■ WORK INSTRUCTIONS: Every line of the data that contains the string "following" must be copied.

(RECORD EXTRACTS)

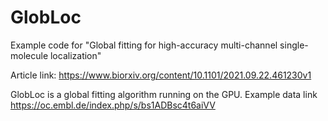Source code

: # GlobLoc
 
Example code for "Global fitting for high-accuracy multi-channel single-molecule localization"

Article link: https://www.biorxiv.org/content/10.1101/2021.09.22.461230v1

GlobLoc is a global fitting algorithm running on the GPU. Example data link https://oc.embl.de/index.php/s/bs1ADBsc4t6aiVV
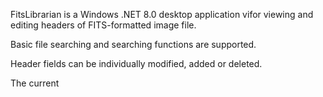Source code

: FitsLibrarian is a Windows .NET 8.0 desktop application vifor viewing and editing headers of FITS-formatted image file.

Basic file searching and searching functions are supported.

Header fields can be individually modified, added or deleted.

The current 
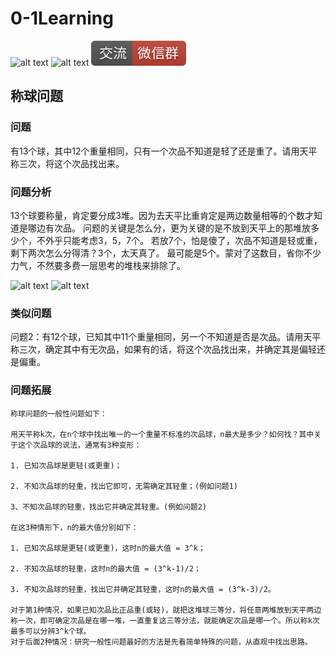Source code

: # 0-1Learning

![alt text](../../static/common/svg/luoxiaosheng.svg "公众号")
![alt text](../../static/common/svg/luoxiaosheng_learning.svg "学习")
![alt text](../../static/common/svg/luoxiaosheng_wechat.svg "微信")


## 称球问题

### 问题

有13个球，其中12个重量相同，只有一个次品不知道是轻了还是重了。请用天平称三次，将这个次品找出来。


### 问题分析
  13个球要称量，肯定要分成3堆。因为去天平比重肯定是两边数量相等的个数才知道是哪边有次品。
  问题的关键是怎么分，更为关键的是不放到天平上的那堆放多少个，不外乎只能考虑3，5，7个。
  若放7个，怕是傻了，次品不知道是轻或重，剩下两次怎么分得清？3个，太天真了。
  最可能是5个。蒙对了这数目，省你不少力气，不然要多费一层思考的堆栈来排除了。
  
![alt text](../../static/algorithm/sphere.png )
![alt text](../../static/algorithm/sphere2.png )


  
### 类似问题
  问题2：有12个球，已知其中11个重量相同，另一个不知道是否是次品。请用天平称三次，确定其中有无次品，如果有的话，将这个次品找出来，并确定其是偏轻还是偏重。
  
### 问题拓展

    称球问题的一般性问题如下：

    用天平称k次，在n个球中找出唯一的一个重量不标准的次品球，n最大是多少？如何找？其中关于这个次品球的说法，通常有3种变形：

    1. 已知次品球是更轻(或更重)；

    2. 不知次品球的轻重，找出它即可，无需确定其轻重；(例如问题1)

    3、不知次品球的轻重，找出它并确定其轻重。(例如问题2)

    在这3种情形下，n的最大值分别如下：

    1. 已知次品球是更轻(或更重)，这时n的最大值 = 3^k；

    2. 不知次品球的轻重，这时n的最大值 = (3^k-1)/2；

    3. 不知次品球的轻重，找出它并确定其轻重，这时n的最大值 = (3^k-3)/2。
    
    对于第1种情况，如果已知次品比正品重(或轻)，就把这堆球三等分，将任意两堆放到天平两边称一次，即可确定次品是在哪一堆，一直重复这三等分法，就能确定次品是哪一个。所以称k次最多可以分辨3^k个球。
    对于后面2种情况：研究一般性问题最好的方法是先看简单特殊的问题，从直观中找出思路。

(End RECORD EXTRACTS)
(RECORD EXTRACTS)

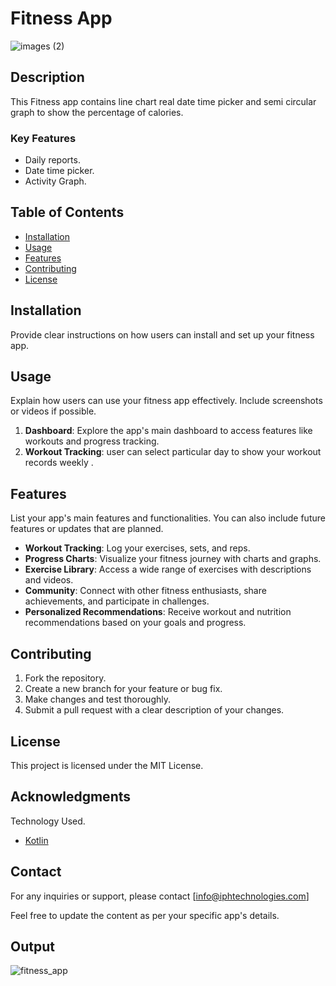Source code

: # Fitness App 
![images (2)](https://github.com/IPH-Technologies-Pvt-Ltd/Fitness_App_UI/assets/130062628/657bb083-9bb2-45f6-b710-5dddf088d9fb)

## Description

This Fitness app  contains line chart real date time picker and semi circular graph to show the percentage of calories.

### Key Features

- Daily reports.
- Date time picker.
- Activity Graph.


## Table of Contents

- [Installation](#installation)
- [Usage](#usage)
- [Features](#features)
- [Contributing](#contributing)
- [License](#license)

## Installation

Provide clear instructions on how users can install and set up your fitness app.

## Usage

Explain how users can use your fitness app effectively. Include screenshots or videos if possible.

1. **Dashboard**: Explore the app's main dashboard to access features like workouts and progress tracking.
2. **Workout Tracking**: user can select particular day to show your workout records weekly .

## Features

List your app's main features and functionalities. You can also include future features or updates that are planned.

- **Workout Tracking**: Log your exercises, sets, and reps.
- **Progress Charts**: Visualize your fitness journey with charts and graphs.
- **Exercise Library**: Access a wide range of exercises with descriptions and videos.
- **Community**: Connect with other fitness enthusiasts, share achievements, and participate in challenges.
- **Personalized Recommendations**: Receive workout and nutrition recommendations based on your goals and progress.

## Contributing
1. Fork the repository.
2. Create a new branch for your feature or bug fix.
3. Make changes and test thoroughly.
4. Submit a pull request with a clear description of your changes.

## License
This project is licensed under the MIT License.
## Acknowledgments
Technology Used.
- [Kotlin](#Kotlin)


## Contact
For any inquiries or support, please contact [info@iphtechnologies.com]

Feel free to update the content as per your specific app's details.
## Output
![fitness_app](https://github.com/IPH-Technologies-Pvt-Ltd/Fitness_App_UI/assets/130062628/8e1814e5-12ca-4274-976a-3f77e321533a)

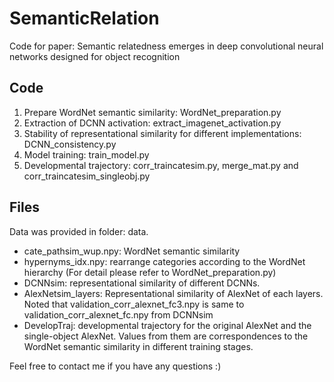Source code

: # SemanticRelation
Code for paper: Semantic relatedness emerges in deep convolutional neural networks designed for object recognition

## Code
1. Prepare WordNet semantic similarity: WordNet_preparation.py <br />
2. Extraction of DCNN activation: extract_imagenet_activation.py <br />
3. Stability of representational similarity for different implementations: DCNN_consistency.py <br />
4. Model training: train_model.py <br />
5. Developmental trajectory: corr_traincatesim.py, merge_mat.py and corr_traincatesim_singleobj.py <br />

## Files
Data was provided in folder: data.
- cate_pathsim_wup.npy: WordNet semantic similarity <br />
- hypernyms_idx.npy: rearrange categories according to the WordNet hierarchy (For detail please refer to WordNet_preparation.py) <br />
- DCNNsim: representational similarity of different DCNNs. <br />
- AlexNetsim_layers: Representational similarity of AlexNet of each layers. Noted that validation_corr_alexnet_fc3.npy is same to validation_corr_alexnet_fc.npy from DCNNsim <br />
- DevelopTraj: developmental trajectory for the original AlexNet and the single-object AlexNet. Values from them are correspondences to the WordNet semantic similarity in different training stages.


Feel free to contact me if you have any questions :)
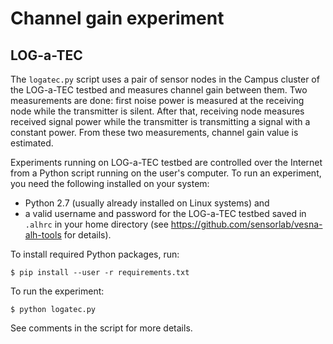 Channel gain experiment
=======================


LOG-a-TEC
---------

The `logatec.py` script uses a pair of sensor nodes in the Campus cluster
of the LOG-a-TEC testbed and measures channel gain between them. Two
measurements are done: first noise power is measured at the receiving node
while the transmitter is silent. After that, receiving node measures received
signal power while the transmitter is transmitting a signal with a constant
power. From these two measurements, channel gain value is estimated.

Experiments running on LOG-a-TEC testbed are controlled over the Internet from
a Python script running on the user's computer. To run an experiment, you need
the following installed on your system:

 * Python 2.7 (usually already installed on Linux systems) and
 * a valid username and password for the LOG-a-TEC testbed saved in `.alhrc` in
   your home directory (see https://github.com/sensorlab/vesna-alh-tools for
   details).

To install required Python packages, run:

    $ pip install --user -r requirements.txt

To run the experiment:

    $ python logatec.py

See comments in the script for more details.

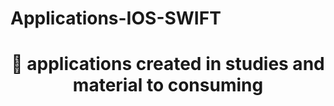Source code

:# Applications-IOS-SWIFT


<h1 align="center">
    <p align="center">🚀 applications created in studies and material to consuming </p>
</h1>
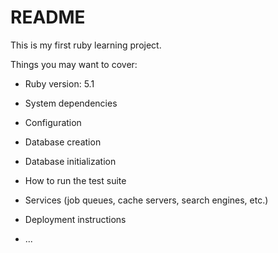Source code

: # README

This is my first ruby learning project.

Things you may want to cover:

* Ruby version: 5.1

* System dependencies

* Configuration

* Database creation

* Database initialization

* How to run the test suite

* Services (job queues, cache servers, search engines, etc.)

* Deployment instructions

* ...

(End RECORD EXTRACTS)
(RECORD EXTRACTS)

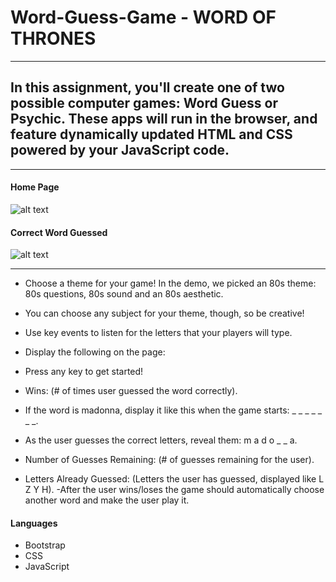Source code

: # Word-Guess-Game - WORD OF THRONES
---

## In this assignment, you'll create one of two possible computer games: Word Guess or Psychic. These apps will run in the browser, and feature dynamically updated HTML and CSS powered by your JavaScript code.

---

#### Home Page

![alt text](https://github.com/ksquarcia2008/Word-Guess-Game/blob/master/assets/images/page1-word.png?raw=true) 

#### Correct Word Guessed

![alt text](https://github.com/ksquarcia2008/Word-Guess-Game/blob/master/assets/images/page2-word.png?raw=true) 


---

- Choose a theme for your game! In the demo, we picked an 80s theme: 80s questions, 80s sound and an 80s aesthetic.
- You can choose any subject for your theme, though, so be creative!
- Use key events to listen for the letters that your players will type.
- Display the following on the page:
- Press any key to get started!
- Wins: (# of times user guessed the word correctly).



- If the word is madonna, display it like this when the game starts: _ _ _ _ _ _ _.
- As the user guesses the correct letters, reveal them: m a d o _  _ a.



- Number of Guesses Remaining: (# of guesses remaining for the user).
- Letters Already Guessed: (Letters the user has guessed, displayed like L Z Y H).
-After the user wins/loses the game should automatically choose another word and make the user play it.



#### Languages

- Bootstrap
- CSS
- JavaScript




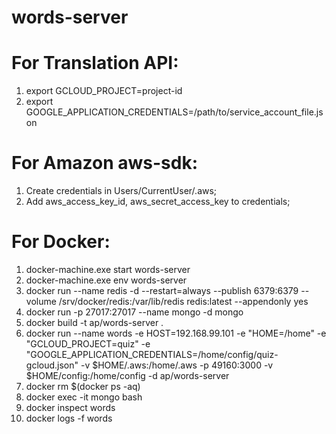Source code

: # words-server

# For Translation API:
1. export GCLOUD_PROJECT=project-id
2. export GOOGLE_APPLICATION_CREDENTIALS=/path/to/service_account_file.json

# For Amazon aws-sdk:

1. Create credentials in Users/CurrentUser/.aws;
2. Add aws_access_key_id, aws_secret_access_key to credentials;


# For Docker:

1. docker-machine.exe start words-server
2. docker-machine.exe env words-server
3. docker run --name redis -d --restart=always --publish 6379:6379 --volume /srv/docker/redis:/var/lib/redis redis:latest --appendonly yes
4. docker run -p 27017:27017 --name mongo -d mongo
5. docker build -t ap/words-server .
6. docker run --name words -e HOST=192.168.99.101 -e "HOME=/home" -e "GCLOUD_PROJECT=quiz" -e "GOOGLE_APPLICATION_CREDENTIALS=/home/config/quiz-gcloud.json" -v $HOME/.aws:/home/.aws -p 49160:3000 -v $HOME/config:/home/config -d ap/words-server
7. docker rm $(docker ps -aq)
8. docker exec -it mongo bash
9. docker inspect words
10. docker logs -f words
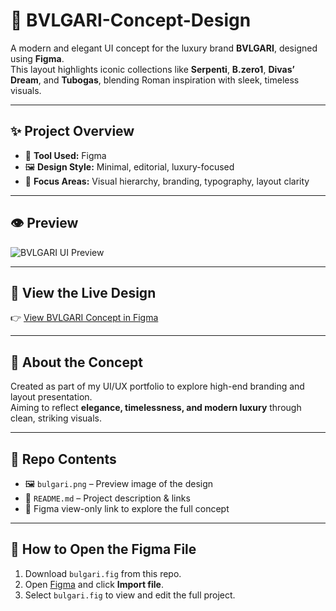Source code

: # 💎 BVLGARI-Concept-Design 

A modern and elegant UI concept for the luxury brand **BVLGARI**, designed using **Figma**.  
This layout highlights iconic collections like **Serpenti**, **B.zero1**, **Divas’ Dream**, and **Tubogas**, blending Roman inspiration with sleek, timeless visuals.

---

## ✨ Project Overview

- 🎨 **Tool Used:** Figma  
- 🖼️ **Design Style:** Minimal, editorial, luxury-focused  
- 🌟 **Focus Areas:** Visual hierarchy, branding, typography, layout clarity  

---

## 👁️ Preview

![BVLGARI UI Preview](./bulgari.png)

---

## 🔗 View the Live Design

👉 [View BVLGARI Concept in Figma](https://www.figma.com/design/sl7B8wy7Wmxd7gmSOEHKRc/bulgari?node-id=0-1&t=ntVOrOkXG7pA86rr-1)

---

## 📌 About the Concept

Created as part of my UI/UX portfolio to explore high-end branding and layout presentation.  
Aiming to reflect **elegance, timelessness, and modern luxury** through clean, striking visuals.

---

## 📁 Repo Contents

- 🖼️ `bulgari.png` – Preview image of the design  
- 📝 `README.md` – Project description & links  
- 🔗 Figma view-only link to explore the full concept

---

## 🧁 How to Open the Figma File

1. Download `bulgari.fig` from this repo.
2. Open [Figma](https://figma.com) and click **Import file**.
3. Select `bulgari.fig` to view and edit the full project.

(End RECORD EXTRACTS)

■ PROBLEM SOLUTION:
the following installed on your system:
- Display the following on the page:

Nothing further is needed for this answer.